Rusty and Marsha Mauney in 2016.

For many years, Marsha did not want to say anything nice to Rusty because she didn’t want him to feel good when he was treating her poorly. But today she brags about him whenever she can. “I am learning to trust his judgment more in the little moments and the big moments,” she says.

Marsha says the Rusty she married has come back. He no longer lies, and he doesn’t explode in drunken anger. She and the children can depend on him. He is not her enemy, but instead her friend, partner, and the love of her life.

Encouraging others

Today Rusty is a physician assistant in hospital emergency rooms in Clarksville, Tennessee, and Marsha is a nurse sonographer at a pregnancy resource center. They teach a college and career class together at Yellow Creek Church, which has grown to 400 members. And they tell others that no problem is big enough to disrupt God’s plan.

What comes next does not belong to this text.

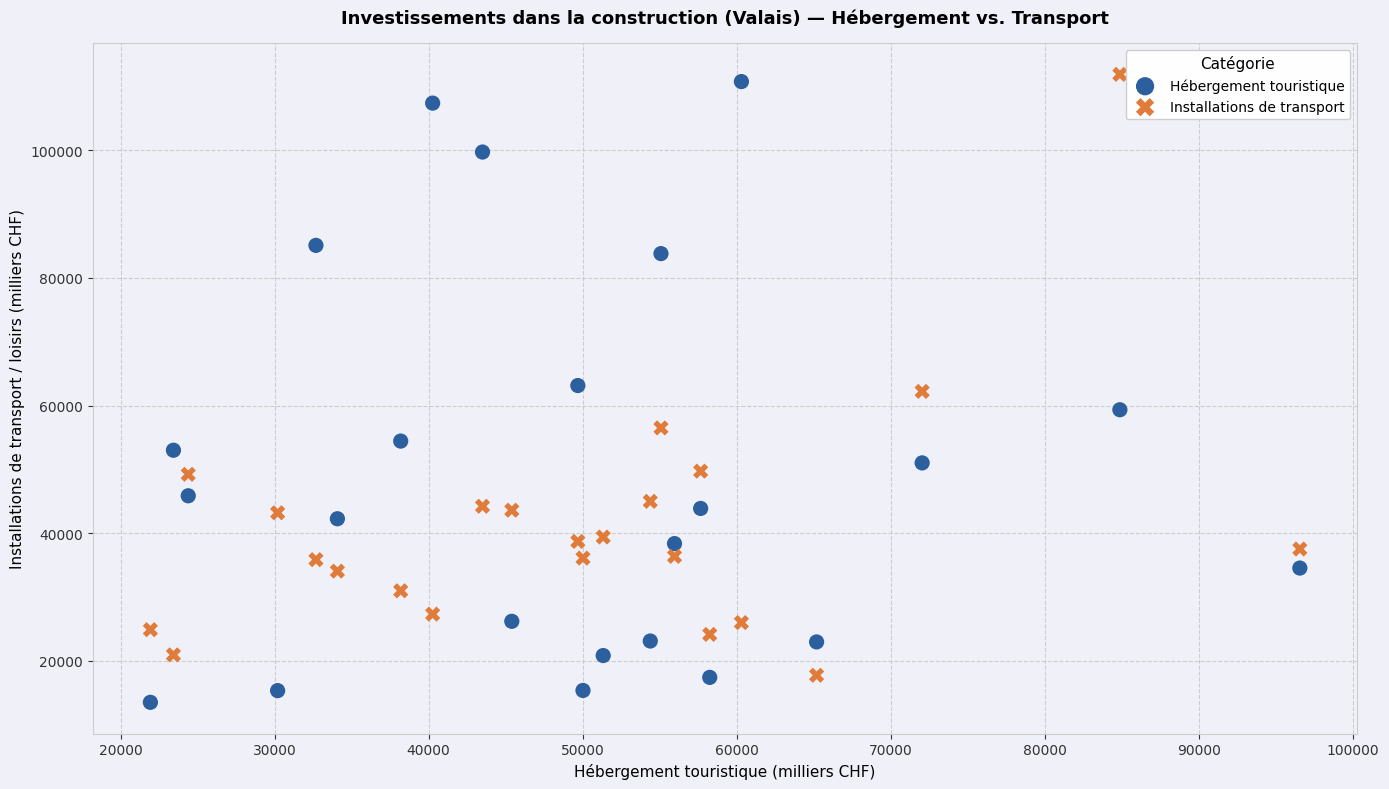

Across all data points, what is the range of X values (max minus min)?

74606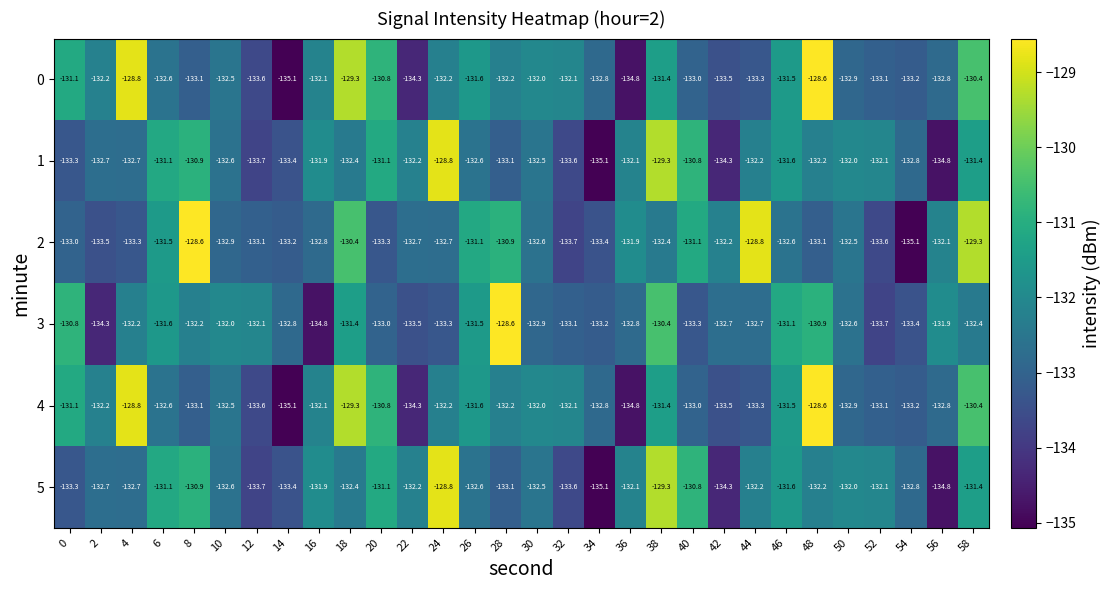

What is the difference between the highest and lowest values at 10?

0.9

In August 2016 the Mauneys co-hosted The Art of Marriage® video conference, a weekend event that teaches God’s design for marriage. As they saw 120 people fill the room, they were amazed by how God was using their once dying marriage.

They consider their relationship to be an open book. “People feel comfortable coming to talk to us,” Marsha says, “because we have gone through a lot of stuff.” Their friends and family know their marriage today is sweeter because of how hard they have worked.

As Marsha looks at each of their children today, she is so glad that she did not give up on her marriage. Thankful that she and Rusty fought to keep their family together. Amazed by God’s never-ending faithfulness.